With hiring, upskilling, and AI readiness dominating boardroom agendas, Katanforoosh highlighted several key trends from the field. The half-life of skills is now roughly 2 to 2.5 years, underscoring the need for lifelong learning. He introduced "learning velocity" as a new workforce metric that measures the delta in skills between two points in time. On the topic of bias in hiring, which includes SHRM's seven defined hiring biases, Katanforoosh was blunt: "I'm fairly confident, I could say very confident, that AI is less biased than humans... If someone is racist, they're not going to wake up a day and not be racist suddenly... AI doesn't take time. If you actually know what's the problem and you go and you fix it, it will change overnight by definition."

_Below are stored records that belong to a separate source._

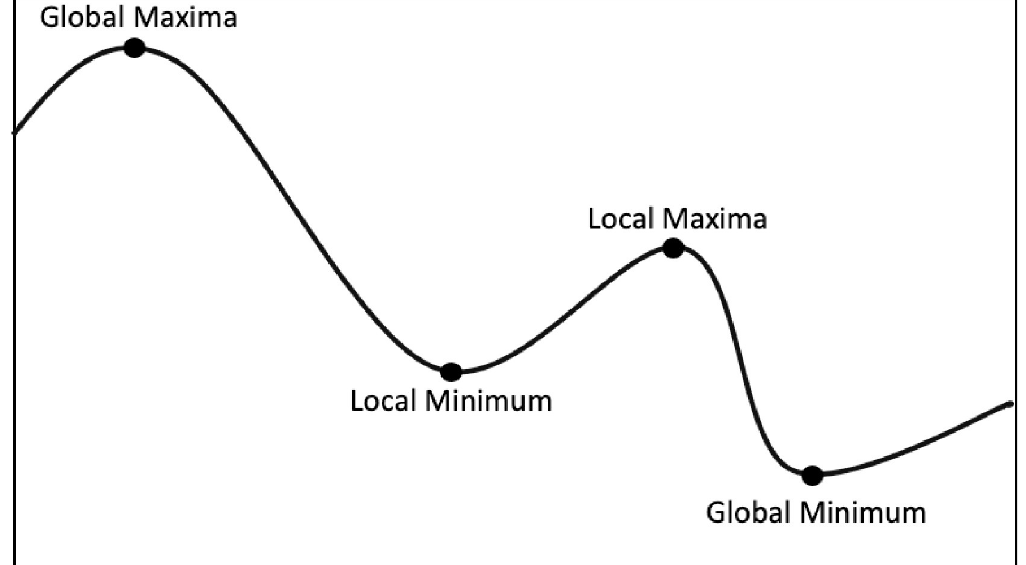
Fig 30. QA sample: Normal distribution for n = 50 and N = 60.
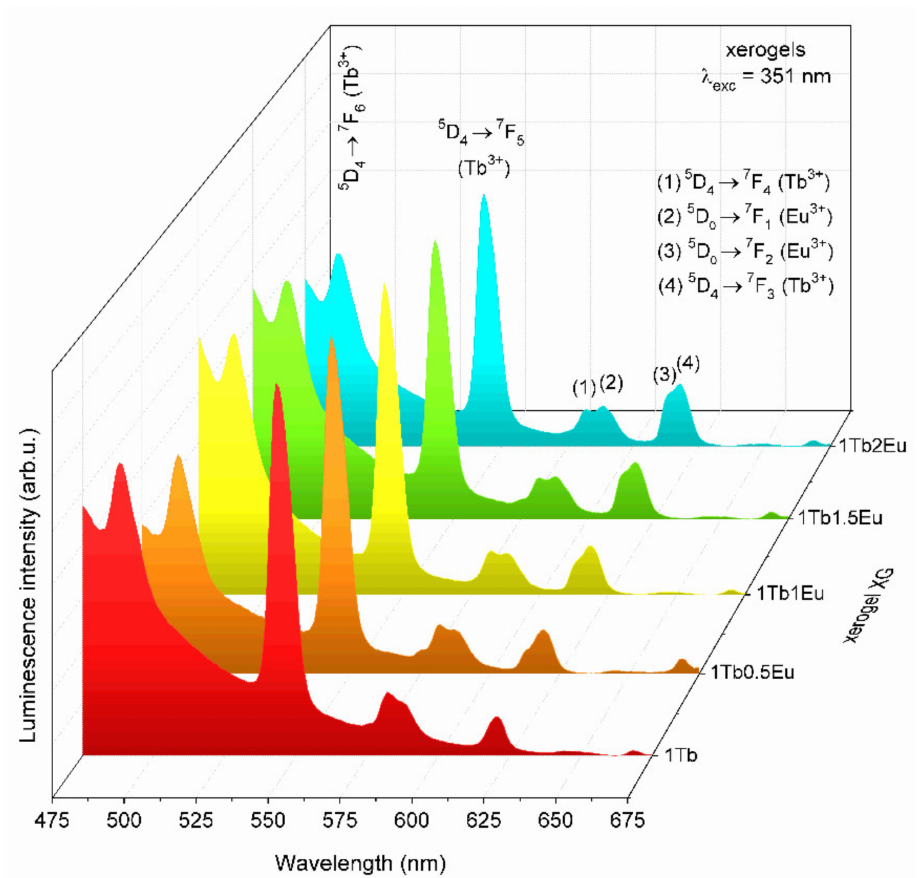
Figure 8. The emission spectra of XG 1Tb and XG 1TbxEu xerogels recorded under excitation at λ exc = 351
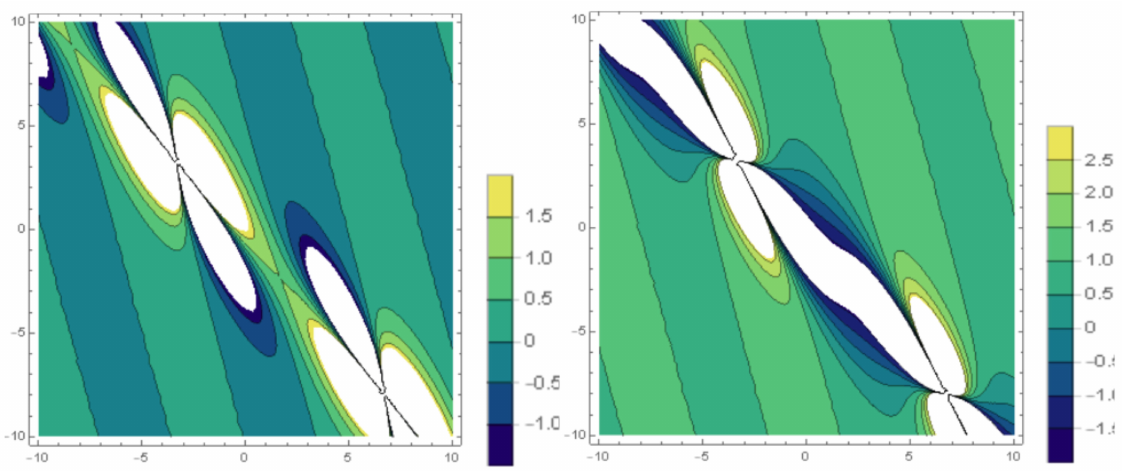
Figure 9. The contour surfaces of Equation (22) under the values of ε = 0.4, − 15 < x < 15, − 15 < t <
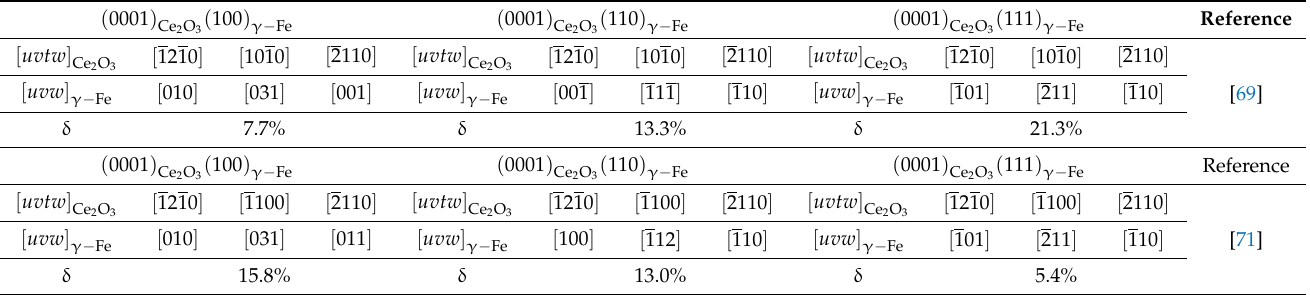
Table 3. Planar misfits between Ce 2 O 3 , Ce 2 O 2 S, La 2 O 3 , La 2 O 2 S, CeS, and γ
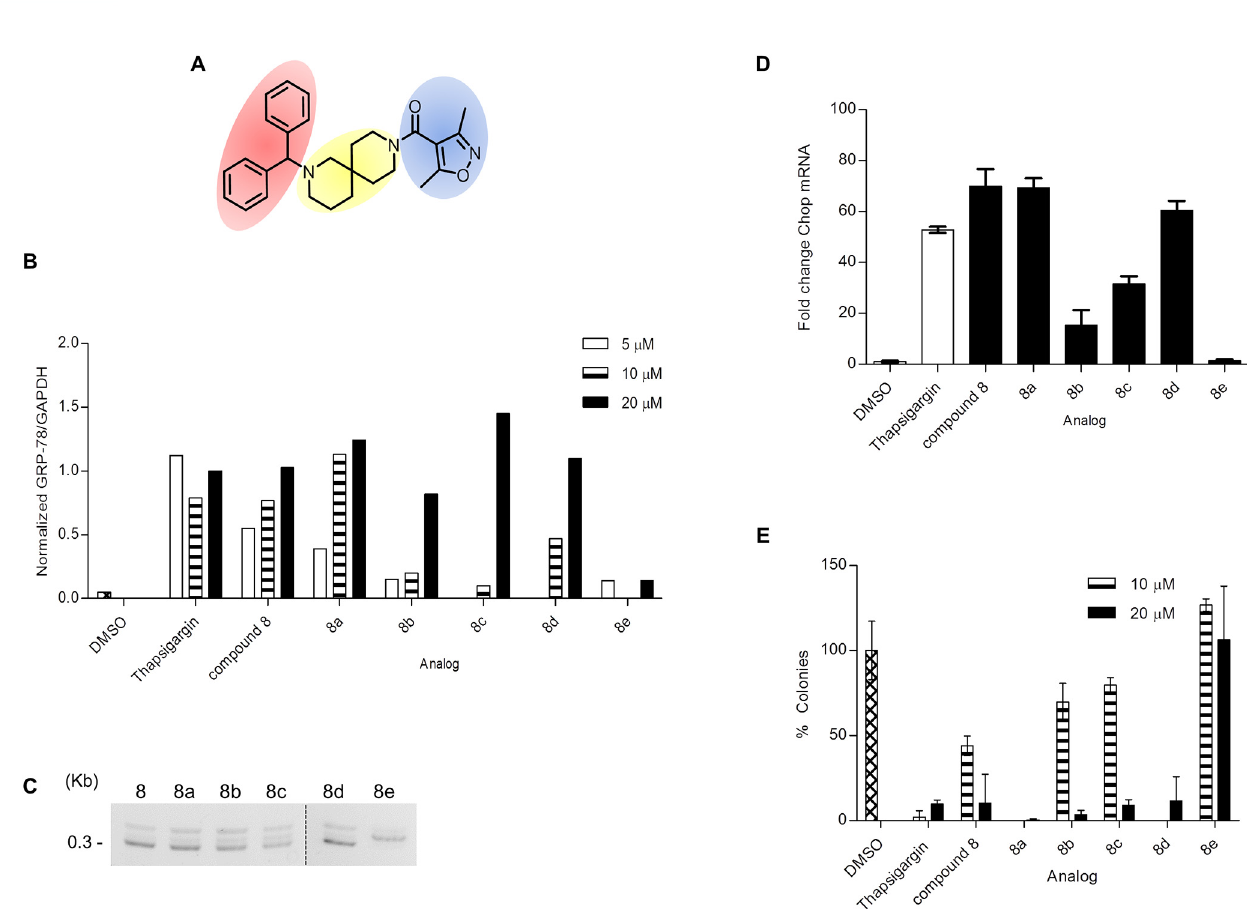
Fig 4. Structure-Activity Relationship for compound 8. (A) Structure of compound 8 . The 2,9-diazaspiro[5.5]undecane spirocyclic core, the diphenylmethyl group and the 3,5-dimethylisoxazole moiety are highlighted in yellow, red and blue, respectively. (B) U87-MG cells treated with the indicated analogs were analyzed by immunoblot for GRP78 expression. GAPDH levels were used as housekeeping controls. Data are represented as GRP78/GAPDH ratio for each compound and normalized to the GRP78/GAPDH ratio for 20 μ M thapsigargin. See S3 Fig for blot images. (C) U87-MG cells were treated with DMSO, 1 μ M thapsigargin or 20 μ M of indicated analog for 16 h. XBP-1 mRNA splicing was monitored by RT-PCR using XBP-1-specific primers, which amplify a spliced or unspliced fragment of 304 or 326 bp, respectively. (D) U87-MG cells were treated with DMSO, 1 μ M thapsigargin or 20 μ M of indicated compound for 24 h. CHOP and housekeeping GAPDH mRNA levels were monitored by qRT-PCR. Data is plotted relative to the DMSO treated sample set to 1. Error bars indicate the SD of three replicates. (E) U87-MG cells treated with the indicated compounds were tested for their ability to form colonies. Data are represented as the number of colonies, normalized to vehicle DMSO. Error bars indicate SE with n = 3. Note that 8e is an inactive control. Analogs 8a and 8d were tested only at 20 μ M. See S7 Fig for representative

The conversation also touched on the talent war between Meta and OpenAI, skills-based pay, and the concept of a verified skills passport. Katanforoosh reframed what measurement is for, pushing back on the screening-out mindset that shaped decades of pre-employment testing. Tincup argued that the word "assessment" itself carries too much toxic baggage and should be retired in favor of "skills measurement."
Katanforoosh detailed Workera's deployment approach, typically rolling out in two phases. The first phase involves a pyramidal AI badging framework covering understanding AI, applying AI, and building AI, including GenAI and responsible AI certifications. The second phase layers role-specific skills for product managers, marketers, and technical staff. He cited World Economic Forum data projecting a net 78 million more jobs created than lost by 2030, and referenced the Meta-OpenAI poaching wave reported by Klover.ai. He also floated universal basic income as a possible bridge as skill values fluctuate.
Workera's product, The Sage, is an AI mentor built on multimodal assessment that can speak, ask candidates to code, whiteboard, or problem-solve. For business leaders, the implications are significant: embracing AI-driven skills intelligence could reduce bias, increase efficiency, and better align workforce capabilities with rapidly changing business needs. Organizations that fail to adapt may struggle to compete for talent and innovation in an era where skills become obsolete faster than ever.